Written exercise:
List every clock time given in the forum thread below about waking dogs in the morning.

Reading passage:
■ ■ ■
# Do you wait for your dog to wake up/wake you up in the morning?



## LadyB (Mar 7, 2013)

Hi, Folks,

I have been getting my dog up usually around 7 for her morning walk (which under current weather conditions is really just a relief outing). In the summer she usually pops out of her crate pretty quickly when I open the door. In the winter, though, I can open the crate door and she'll stay in there for—who knows—I usually make her get going by about 7:30. I'm a super-early riser so I don't care about sleeping in or anything.

She goes to bed between 8:30 and 9 pm—so her night-time outing is usually around then. She has a history of struvite crystals so I'm a little concerned about her not peeing for 11 hours or longer, but I also wonder if it's OK to just let her get going when she wants to get going. She never seems to "need" to pee when she gets up... it can take upwards of 10 minutes (sometimes longer) for her to go.

So I'm curious: do you wake your dogs up, or wait for them to wake up/wake you up?

L


----------



## cookieface (Jul 6, 2011)

I typically wake Katie when I get up. We go out for a potty break, then she goes back to sleep on her bed in the kitchen while I shower. We both eat breakfast, then she goes back to bed with my husband and sleeps until he gets up or until she gets him up. She can be quite lazy.
■ ■ ■
Provided material:
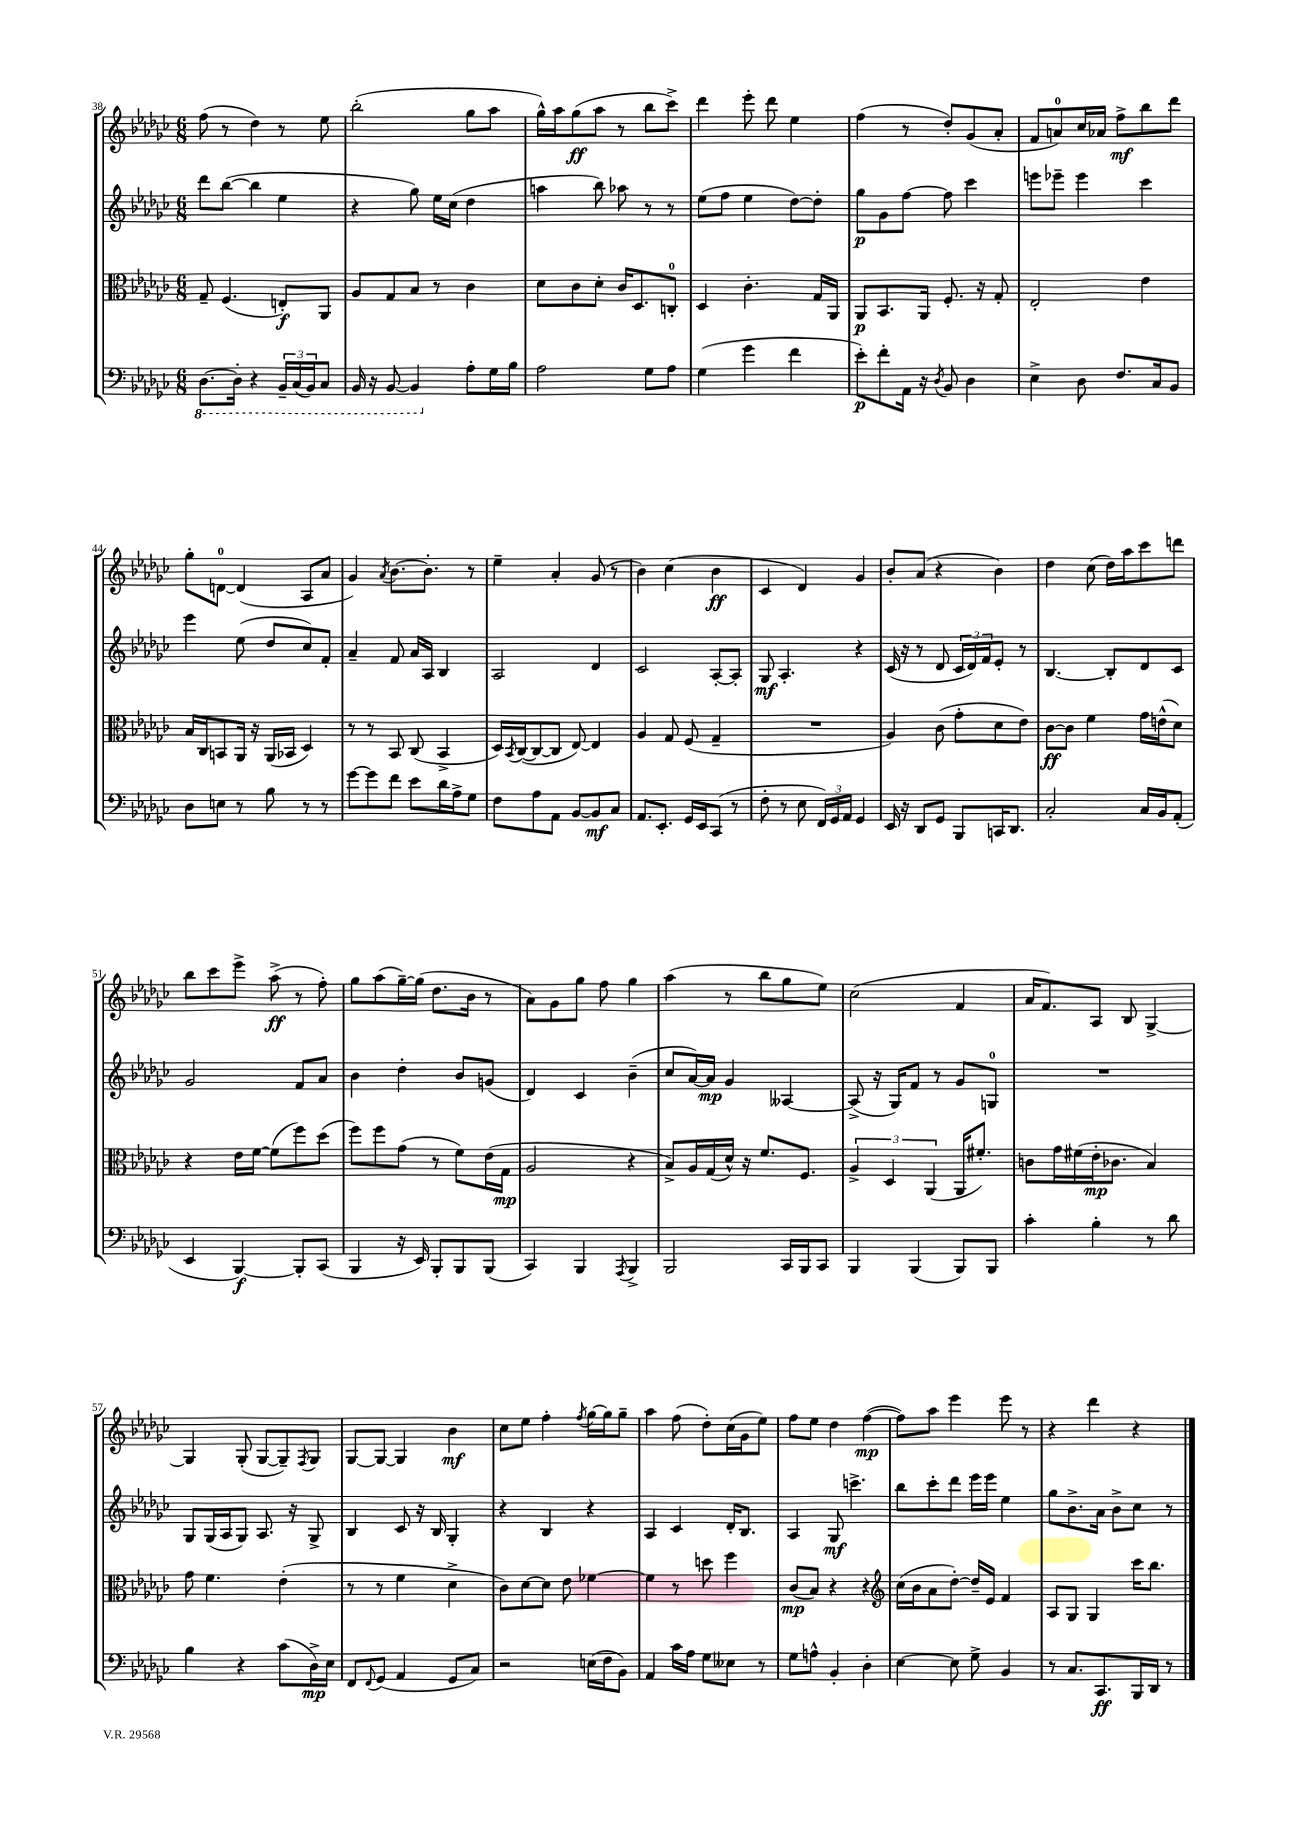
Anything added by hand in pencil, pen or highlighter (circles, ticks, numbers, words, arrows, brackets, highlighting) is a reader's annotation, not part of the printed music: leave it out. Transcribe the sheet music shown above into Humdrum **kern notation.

**kern	**kern	**kern	**kern
*staff4	*staff3	*staff2	*staff1
*clefF4	*clefC3	*clefG2	*clefG2
*k[b-e-a-d-g-c-]	*k[b-e-a-d-g-c-]	*k[b-e-a-d-g-c-]	*k[b-e-a-d-g-c-]
*M6/8	*M6/8	*M6/8	*M6/8
[8.DD-	8G-~	8ddd-	(8ff
.	(4.F	([8bb-	8r
16DD-']	.	.	.
4r	.	4bb-]	4dd-)
24BBB-~	8E')	4ee-	8r
(24CC-	.	.	.
24BBB-)	.	.	.
8CC-	8AA-	.	8ee-
=	=	=	=
16BBB-	8A-	4r	(2bb-'
16r	.	.	.
[8BBB-	8G-	.	.
4BBB-]	8B-	8gg-)	.
.	8r	16ee-	.
.	.	(16cc-	.
8A-'	4c-	4dd-	8gg-
16G-	.	.	8aa-
16B-	.	.	.
=	=	=	=
2A-	8d-	4aa	16gg-^^)
.	.	.	16aa-
.	8c-	.	(8gg-
.	8d-'	8bb-)	8aa-
.	16c-	8aa-	8r
.	8.D-	.	.
8G-	.	8r	8bb-
8A-	8C'	8r	8ccc-^)
=	=	=	=
(4G-	4D-	(8ee-	4ddd-
.	.	8ff	.
4g-	4.c-'	4ee-	8eee-'
.	.	.	8ddd-
4f	.	[8dd-)	4ee-
.	16G-	8dd-']	.
.	16AA-	.	.
=	=	=	=
8e-')	8AA-	8gg-	(4ff
8f'	8.BB-	8g-	.
16AA-	.	[8ff	8r
16r	16AA-	.	.
8qD-	.	.	.
8BB-	8.F'	8ff]	8dd-')
4D-	.	4ccc-	(8g-
.	16r	.	.
.	8G-'	.	8a-'
=	=	=	=
4E-^	2E-'	8eee	8f
.	.	8eee-~	8a)
8D-	.	4eee-	16cc-
.	.	.	16a-
8.F	.	.	8ff^
.	4e-	4ccc-	8bb-
16C-	.	.	.
8BB-	.	.	8ddd-
=	=	=	=
8D-	16B-	4eee-	8gg-'
.	16C-	.	.
8E	8BB	.	[8d
8r	16AA-	(8ee-	(4d]
.	16r	.	.
8B-	(16AA-	8dd-	.
.	16BB-	.	.
8r	4D-)	8cc-)	8A-
8r	.	8f'	8a-
=	=	=	=
[8g-	8r	4a-~	4g-)
8g-]	8r	.	.
.	.	.	8qa-
8f	8BB-	8f	[8.b-
8e-	(8C-	16a-	.
.	.	16A-	8.b-']
16d-	4BB-^	4B-	.
16A-^	.	.	.
8G-	.	.	8r
=	=	=	=
8F	16D-)	2A-	4ee-~
.	8qBB-	.	.
.	([16C-	.	.
8A-	8C-_	.	.
8AA-	8C-]	.	4a-'
[8BB-	[8E-)	.	.
8BB-]	4E-]	4d-	(8g-
8C-	.	.	8r
=	=	=	=
8.AA-	4A-	2c-	4b-)
8.EE-'	.	.	.
.	8G-	.	(4cc-
16GG-	(8F	.	.
16EE-	.	.	.
(8CC-	4G-~	[8A-'	4b-
8r	.	8A-']	.
=	=	=	=
8F'	2.r	8G-	4c-
8r	.	4.A-'	.
8E-	.	.	4d-)
24FF)	.	.	.
24GG-	.	.	.
24AA-	.	.	.
4GG-	.	4r	4g-
=	=	=	=
16EE-	4A-)	(16c-	8b-'
16r	.	16r	.
8DD-	.	8r	(8a-
8GG-	(8c-	8d-	4r
8BBB-	8g-'	24c-	.
.	.	24d-)	.
.	.	24f	.
16CC	8d-	8e-'	4b-)
8.DD-	.	.	.
.	8e-)	8r	.
=	=	=	=
2C-'	[8c-	[4.B-	4dd-
.	8c-]	.	.
.	4f	.	(8cc-
.	.	8B-']	16dd-)
.	.	.	16aa-
16C-	16g-	8d-	8ccc-
16BB-	(16e^^	.	.
(8AA-'	8d-)	8c-	8ddd
=	=	=	=
4EE-	4r	2g-	8bb-
.	.	.	8ccc-
[4BBB-)	16e-	.	8eee-^
.	[16f	.	.
.	(8f]	.	(8aa-^
8BBB-']	8ff)	8f	8r
(8CC-	(8dd-	8a-	8ff')
=	=	=	=
4BBB-	8ff)	4b-	8gg-
.	8ff	.	(8aa-
16r	(8g-	4dd-'	[16gg-~)
16EE-)	.	.	(16gg-]
8BBB-'	8r	.	8.dd-
8BBB-	8f)	8b-	.
.	.	.	16b-
(8BBB-	(16e-	(8g	8r
.	16G-	.	.
=	=	=	=
4CC-)	2A-	4d-)	8a-)
.	.	.	8g-
4BBB-	.	4c-	8gg-
.	.	.	8ff
8qAAA-	.	.	.
4BBB-^	4r	(4b-~	4gg-
=	=	=	=
2BBB-	8B-^)	8cc-	(4aa-
.	16A-	[16a-)	.
.	(16G-	16a-]	.
.	16d-^^)	4g-	8r
.	16r	.	.
.	8.f	.	8bb-
16CC-	.	[4A--	8gg-
16BBB-	8.F	.	.
8CC-	.	.	8ee-)
=	=	=	=
4BBB-	6A-^	(8A--^]	(2cc-
.	.	16r	.
.	6D-	.	.
.	.	16G-)	.
(4BBB-	.	8f	.
.	(6AA-	.	.
.	.	8r	.
8BBB-)	16AA-	8g-	4f
.	8.f#')	.	.
8BBB-	.	8G	.
=	=	=	=
4c-'	8c	2.r	16a-
.	.	.	8.f)
.	16g-	.	.
.	(16f#	.	.
4B-'	16e-'	.	8A-
.	8.c-	.	.
.	.	.	8B-
8r	4B-)	.	[4G-^
8d-	.	.	.
=	=	=	=
4B-	8g-	8G-	4G-]
.	4.f	(16G-	.
.	.	16A-	.
4r	.	8G-)	(8G-'
.	.	8.A-	[8G-
(8c-	(4e-'	.	8G-~])
.	.	16r	.
.	.	.	8qF
16D-^)	.	8G-^	8G-
16E-	.	.	.
=	=	=	=
8FF	8r	4B-	[8G-
8qqFF	.	.	.
(8GG-	8r	.	8G-_
4AA-	4f	8c-	4G-]
.	.	16r	.
.	.	16B-	.
8GG-	4d-^	4G-'	4b-
8C-)	.	.	.
=	=	=	=
2r	8c-)	4r	8cc-
.	[8d-	.	8ee-
.	8d-]	4B-	4ff'
.	8e-	.	.
.	.	.	8qff
(16E	[4f-	4r	[16gg-
16F	.	.	16gg-]
8BB-)	.	.	8gg-~
=	=	=	=
4AA-	4f-]	4A-	4aa-
16c-	8r	4c-	(8ff
16A-	.	.	.
8G-	8dd	.	8dd-')
8E--	4ff	16d-'	(16cc-
.	.	8.B-	16g-
8r	.	.	8ee-)
=	=	=	=
8G-	(8c-	4A-	8ff
8A^^	8B-)	.	8ee-
4BB-'	4r	8G-	4dd-
.	.	4.ccc^	.
4D-'	4r	.	([4ff
=	=	=	=
*	*clefG2	*	*
[4E-	(16cc-	8bb-	8ff])
.	16b-	.	.
.	8a-	8ccc-'	8aa-
8E-]	[8dd-')	8ddd-	4eee-
8G-^	16dd-~]	16eee-	.
.	16e-	16eee-	.
4BB-	4f	4ee-	8eee-
.	.	.	8r
=	=	=	=
8r	8A-	8gg-	4r
8.C-	8G-	8.b-^	.
.	4G-	.	4ddd-
8.CC-	.	16a-	.
.	.	8b-^	.
16BBB-	16ccc-	8cc-	4r
16DD-	8.bb-	.	.
8r	.	8r	.
==	==	==	==
*-	*-	*-	*-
■ ■ ■
Finished answer:
7, 7:30, 8:30, 9 pm